The World’s Most Slippery Trophies

Even after almost 40 years of following Formula One, I’m amazed that there are still aspects of the sport that surprise me. Case in point, a recent statement by McLaren’s Lewis Hamilton.

Hamilton was being interviewed about his contract negotiations for 2013. Much to my surprise, one of the areas he’s the most concerned about is whether he can negotiate to keep the trophies that he wins! “Ron [Dennis] and the team have all the trophies in the cabinet and the drivers get replicas,” Hamilton commented to the UK’s Daily Mail. “In a lot of other teams, the drivers get their original trophies. As a racing driver, what you work for and what you want to take home are two things; one is your crash helmet and the other is your trophy. For me, they are priceless.”

Casey Annis Editor/Publisher

Apparently, despite the fact that the winning manufacturer receives a trophy at each race, McLaren also insists on keeping the driver’s trophy as well! Well, we have long lamented that Formula One has shifted the emphasis from the driver to the car…there’s your proof.

You would think that the hardest part about winning at the pinnacle of motorsport would be—err, actually winning the race—not holding on to your winner’s trophy. Yet, you’d be surprised how many trophies are lost to time. I’ve seen a number of Stirling Moss’ trophies go up for sale at auction in recent years, but then again, Moss won so damned many trophies he probably can’t open the front door without three or four falling out into the street.

But occasionally really significant trophies escape as well. A year or so ago, Edsel Ford II made an impassioned plea for any help in tracking down the famed “Punch Bowl” trophy won by his great-grandfather Henry Ford.

As the story goes, by the turn of the century, Henry Ford had already flopped in one business venture to build trucks and was essentially broke. In an effort to raise money, and interest by investors in a new car company, Ford entered the Oct. 10, 1901 running of a sprint race being held by the Detroit Driving Club at Grosse Point, Michigan. The race evolved into a 10-lap, head-to-head race against the leading American driver/constructor of the day, Alexander Winton. For all intents and purposes, Ford was out of his league. Yet, driving the two-cylinder racer he called “Sweepstakes,” Ford was able to outlast Winton to win the race, as well as a $1,000 prize and a gorgeous cut glass “Punch Bowl” trophy.

Winning that race enabled Ford to get back into the manufacturing game which ultimately led to the creation of the Ford Motor Company, so that punch bowl has a deep significance to the Ford family. Apparently, the bowl sat in the family home of Henry and Clara Ford until 1951, when Clara Ford passed away. Upon her death, the family put up much of the furnishings from the Ford home for auction, including, you guessed it, one cut glass punch bowl! Since then, the trophy has disappeared and as Edsel Ford II sadly pointed out, is probably either sitting on a sideboard somewhere with apples in it, or tucked away in an attic.

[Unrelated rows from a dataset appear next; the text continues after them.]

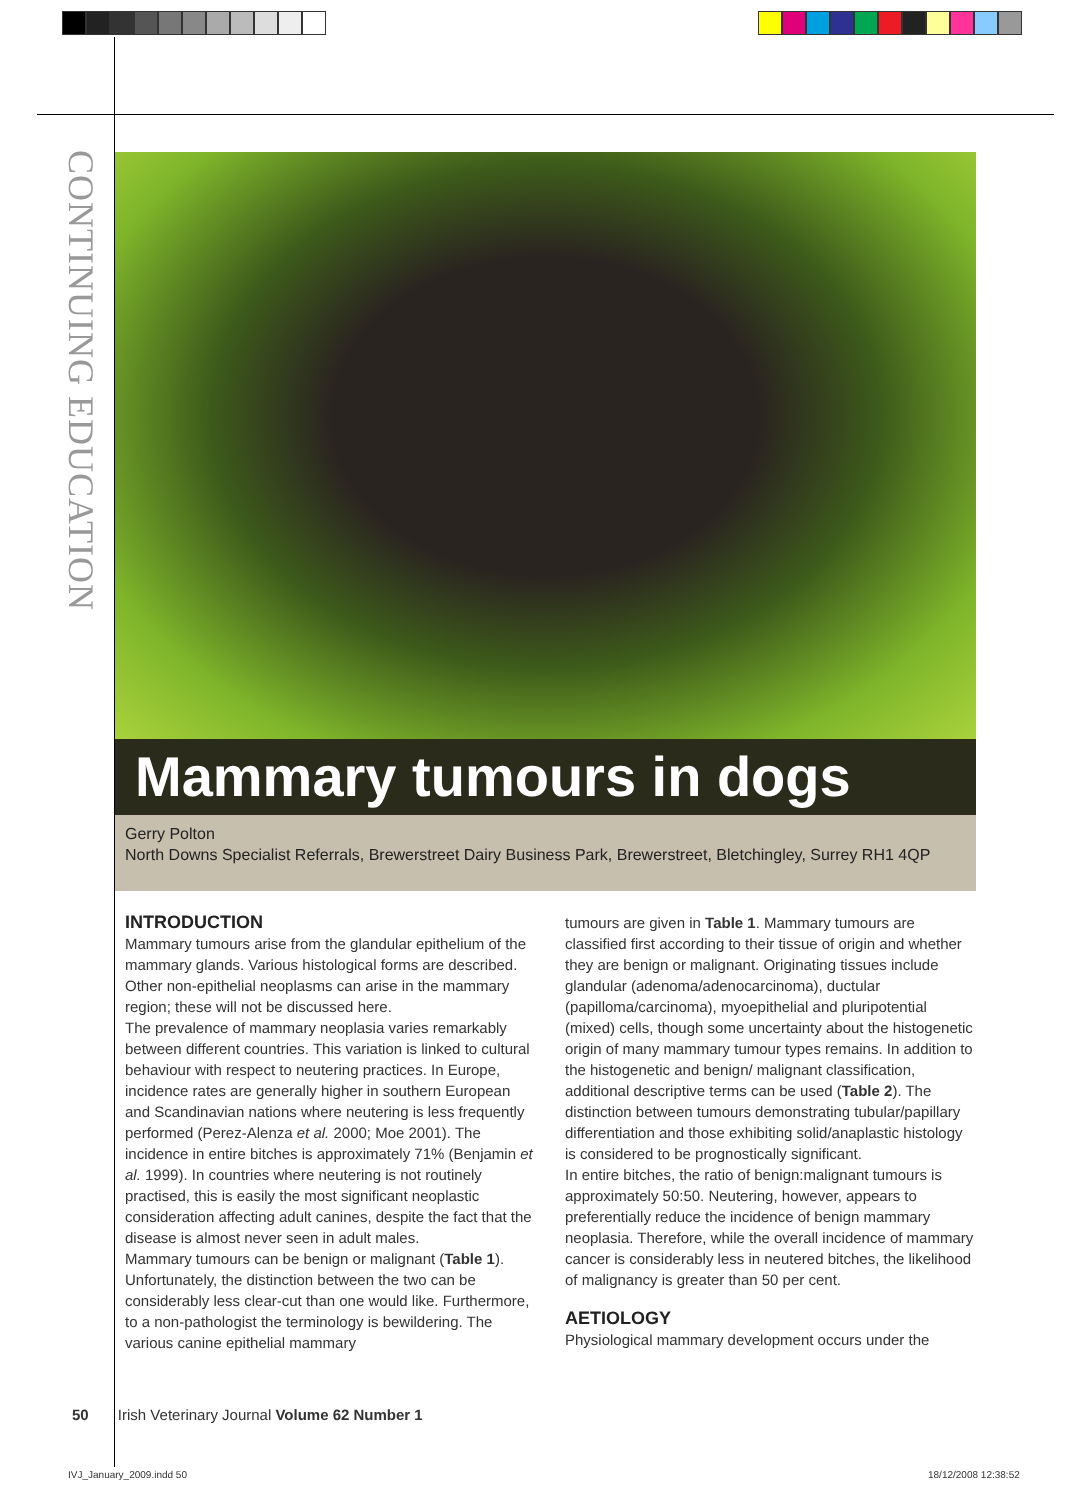CONTINUING EDUCATION
Mammary tumours in dogs
Gerry Polton
North Downs Specialist Referrals, Brewerstreet Dairy Business Park, Brewerstreet, Bletchingley, Surrey RH1 4QP
INTRODUCTION
Mammary tumours arise from the glandular epithelium of the mammary glands. Various histological forms are described. Other non-epithelial neoplasms can arise in the mammary region; these will not be discussed here.
The prevalence of mammary neoplasia varies remarkably between different countries. This variation is linked to cultural behaviour with respect to neutering practices. In Europe, incidence rates are generally higher in southern European and Scandinavian nations where neutering is less frequently performed (Perez-Alenza et al. 2000; Moe 2001). The incidence in entire bitches is approximately 71% (Benjamin et al. 1999). In countries where neutering is not routinely practised, this is easily the most significant neoplastic consideration affecting adult canines, despite the fact that the disease is almost never seen in adult males.
Mammary tumours can be benign or malignant (Table 1). Unfortunately, the distinction between the two can be considerably less clear-cut than one would like. Furthermore, to a non-pathologist the terminology is bewildering. The various canine epithelial mammary
tumours are given in Table 1. Mammary tumours are classified first according to their tissue of origin and whether they are benign or malignant. Originating tissues include glandular (adenoma/adenocarcinoma), ductular (papilloma/carcinoma), myoepithelial and pluripotential (mixed) cells, though some uncertainty about the histogenetic origin of many mammary tumour types remains. In addition to the histogenetic and benign/ malignant classification, additional descriptive terms can be used (Table 2). The distinction between tumours demonstrating tubular/papillary differentiation and those exhibiting solid/anaplastic histology is considered to be prognostically significant.
In entire bitches, the ratio of benign:malignant tumours is approximately 50:50. Neutering, however, appears to preferentially reduce the incidence of benign mammary neoplasia. Therefore, while the overall incidence of mammary cancer is considerably less in neutered bitches, the likelihood of malignancy is greater than 50 per cent.
AETIOLOGY
Physiological mammary development occurs under the
50 Irish Veterinary Journal Volume 62 Number 1
IVJ_January_2009.indd 50 18/12/2008 12:38:52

While Hamilton is justified in wanting to keep his arms around his trophies, the notion of the winner not getting to keep the original race trophy is certainly not a new one. Perhaps racing’s most famous trophy, the Borg-Warner Trophy given to the winner of each year’s Indianapolis 500, is a perpetual trophy that remains in the constant care of the Indianapolis Motor Speedway. Crafted in 1935 by Gorham, to a design by Robert J. Hill, and at a cost of $10,000, the Borg-Warner Trophy bears the bas-relief face of every driver to have won the Memorial Day Classic. While winning drivers are photographed hoisting the trophy, kissing the trophy, and generally groping the trophy, at the end of the day they go home with an 18-inch replica known as a “Baby Borg.” With the original Borg-Warner trophy insured for well over a million dollars, it’s a pretty safe bet that the Hulman-George family won’t be letting that one slip away at an estate sale any time soon.

I feel bad for Lewis Hamilton. Sure, he has a fantasy life we’d all kill for—getting paid big bucks to jet-set around the globe racing with a top-notch Formula One team. But in an era where the drivers input and contribution has been ever more marginalized by computer-assisted this and two-way telemetry that, isn’t it kind of the final kick in the crotch to win a Grand Prix and then have to hand your trophy over to the “Guvnor?”